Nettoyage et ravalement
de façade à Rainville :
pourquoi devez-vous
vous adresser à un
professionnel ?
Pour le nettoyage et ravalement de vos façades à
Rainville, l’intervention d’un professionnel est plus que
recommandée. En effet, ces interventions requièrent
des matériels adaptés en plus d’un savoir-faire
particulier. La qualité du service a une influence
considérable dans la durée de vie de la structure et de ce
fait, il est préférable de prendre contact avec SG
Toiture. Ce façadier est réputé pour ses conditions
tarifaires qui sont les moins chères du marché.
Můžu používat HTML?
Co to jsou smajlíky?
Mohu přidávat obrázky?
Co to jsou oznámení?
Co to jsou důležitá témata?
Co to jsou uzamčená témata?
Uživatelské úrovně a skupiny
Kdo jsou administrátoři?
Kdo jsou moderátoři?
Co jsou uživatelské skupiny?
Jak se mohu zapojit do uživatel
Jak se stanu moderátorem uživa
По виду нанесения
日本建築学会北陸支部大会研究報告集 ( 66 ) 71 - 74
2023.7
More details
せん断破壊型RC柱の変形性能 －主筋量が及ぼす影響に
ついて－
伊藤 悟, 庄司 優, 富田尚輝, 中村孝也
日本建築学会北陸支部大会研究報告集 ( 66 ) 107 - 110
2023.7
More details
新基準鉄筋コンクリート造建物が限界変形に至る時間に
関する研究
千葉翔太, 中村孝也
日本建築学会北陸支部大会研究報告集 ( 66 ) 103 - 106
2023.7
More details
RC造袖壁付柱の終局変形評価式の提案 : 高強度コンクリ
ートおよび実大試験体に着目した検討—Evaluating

--

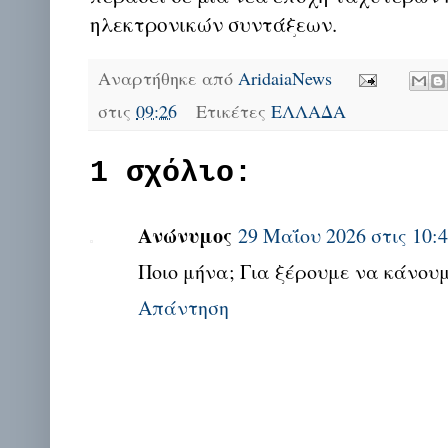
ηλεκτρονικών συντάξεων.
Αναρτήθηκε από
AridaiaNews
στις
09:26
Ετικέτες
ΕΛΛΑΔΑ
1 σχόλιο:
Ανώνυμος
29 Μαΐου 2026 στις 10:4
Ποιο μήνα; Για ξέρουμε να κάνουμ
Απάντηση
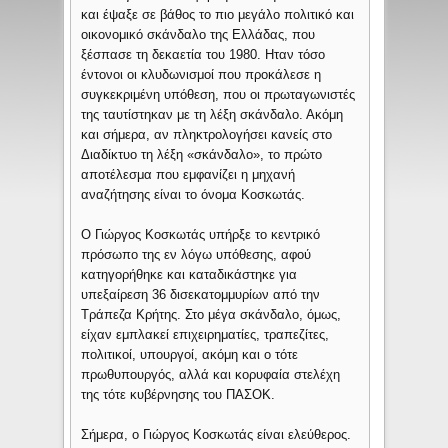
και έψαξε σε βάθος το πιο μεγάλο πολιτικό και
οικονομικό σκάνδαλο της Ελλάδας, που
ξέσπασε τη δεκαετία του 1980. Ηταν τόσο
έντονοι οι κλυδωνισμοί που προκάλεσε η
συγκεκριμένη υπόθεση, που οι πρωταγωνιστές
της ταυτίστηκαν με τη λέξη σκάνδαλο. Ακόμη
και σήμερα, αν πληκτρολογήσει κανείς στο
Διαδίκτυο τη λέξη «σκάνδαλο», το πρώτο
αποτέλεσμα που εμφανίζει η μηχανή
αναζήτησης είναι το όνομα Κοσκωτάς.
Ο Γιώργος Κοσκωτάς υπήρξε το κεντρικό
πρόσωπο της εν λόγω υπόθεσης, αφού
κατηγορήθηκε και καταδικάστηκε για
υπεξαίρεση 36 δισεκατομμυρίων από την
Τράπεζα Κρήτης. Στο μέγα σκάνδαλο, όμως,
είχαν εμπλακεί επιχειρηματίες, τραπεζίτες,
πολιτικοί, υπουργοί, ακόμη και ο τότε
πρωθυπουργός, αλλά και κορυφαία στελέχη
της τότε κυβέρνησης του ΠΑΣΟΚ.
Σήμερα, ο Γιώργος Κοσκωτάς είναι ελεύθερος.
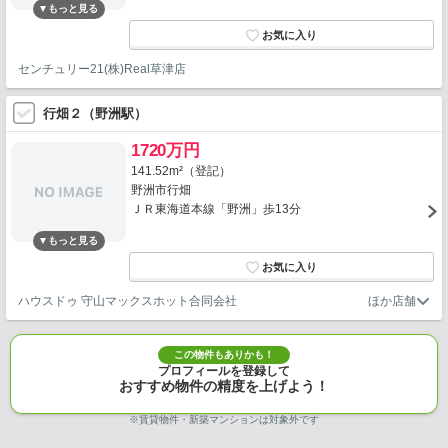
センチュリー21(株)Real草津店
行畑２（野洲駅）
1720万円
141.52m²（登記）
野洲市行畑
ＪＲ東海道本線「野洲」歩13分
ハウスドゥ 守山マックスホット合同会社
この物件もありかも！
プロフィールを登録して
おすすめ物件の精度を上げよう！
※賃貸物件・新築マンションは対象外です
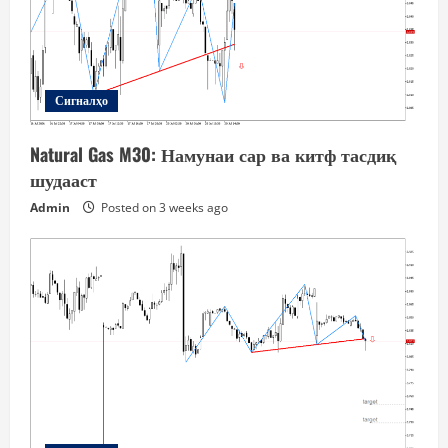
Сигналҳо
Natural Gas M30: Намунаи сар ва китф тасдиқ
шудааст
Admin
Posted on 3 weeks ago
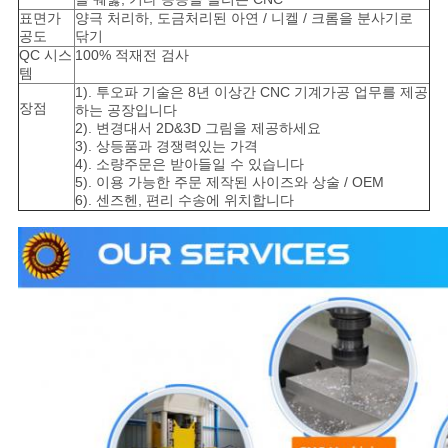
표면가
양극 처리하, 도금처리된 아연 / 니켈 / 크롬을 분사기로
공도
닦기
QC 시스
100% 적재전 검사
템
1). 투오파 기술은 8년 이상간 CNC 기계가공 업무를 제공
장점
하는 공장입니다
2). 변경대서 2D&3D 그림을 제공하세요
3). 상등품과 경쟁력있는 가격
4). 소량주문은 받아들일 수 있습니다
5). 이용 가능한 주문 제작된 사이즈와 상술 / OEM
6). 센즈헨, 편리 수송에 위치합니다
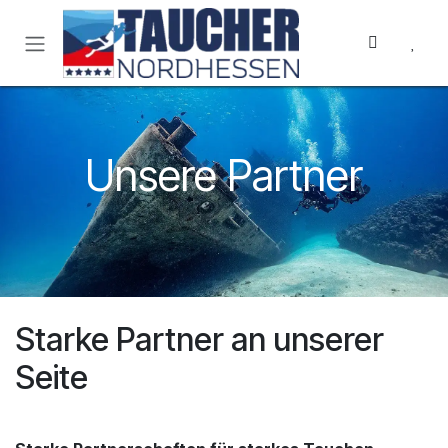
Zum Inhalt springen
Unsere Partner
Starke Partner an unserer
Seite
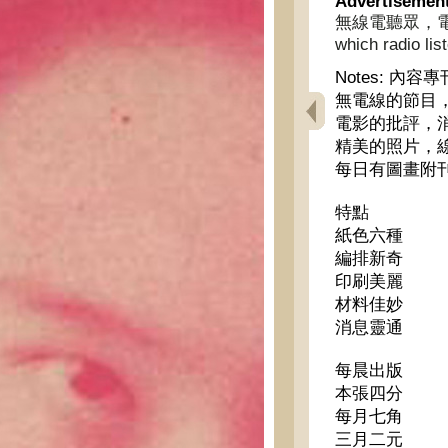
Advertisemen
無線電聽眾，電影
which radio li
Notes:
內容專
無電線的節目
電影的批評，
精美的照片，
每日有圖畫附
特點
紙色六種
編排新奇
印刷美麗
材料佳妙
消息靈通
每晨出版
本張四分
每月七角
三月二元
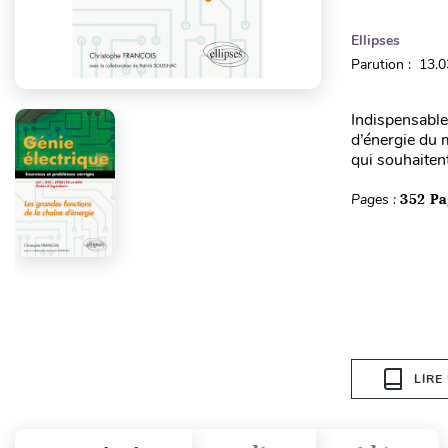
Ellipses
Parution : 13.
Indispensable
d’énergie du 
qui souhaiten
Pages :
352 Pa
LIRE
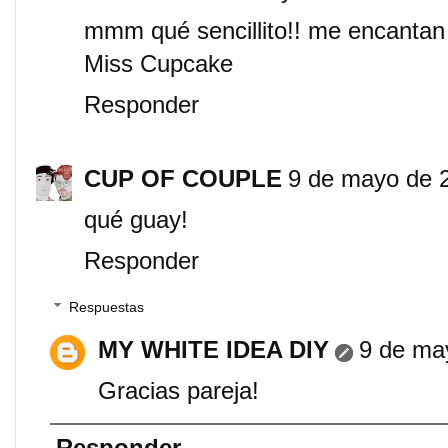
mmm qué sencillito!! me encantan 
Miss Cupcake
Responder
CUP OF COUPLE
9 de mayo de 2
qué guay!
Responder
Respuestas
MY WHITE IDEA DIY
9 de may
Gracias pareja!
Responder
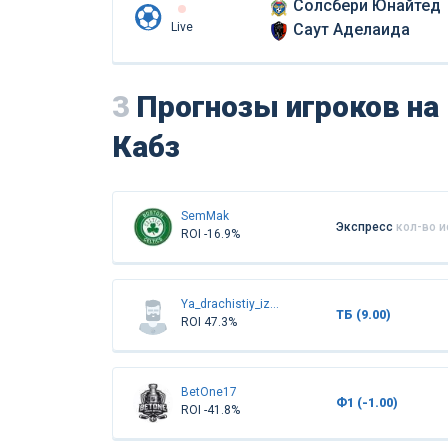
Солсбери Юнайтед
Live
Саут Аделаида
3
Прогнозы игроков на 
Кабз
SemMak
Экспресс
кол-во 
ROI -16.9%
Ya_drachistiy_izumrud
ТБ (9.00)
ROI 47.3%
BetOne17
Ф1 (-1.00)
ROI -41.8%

→ **Task goal**: How many lines in the entries above contain the string "σκάνδαλο"? Reply with the number alone.

→ **Response box**: 4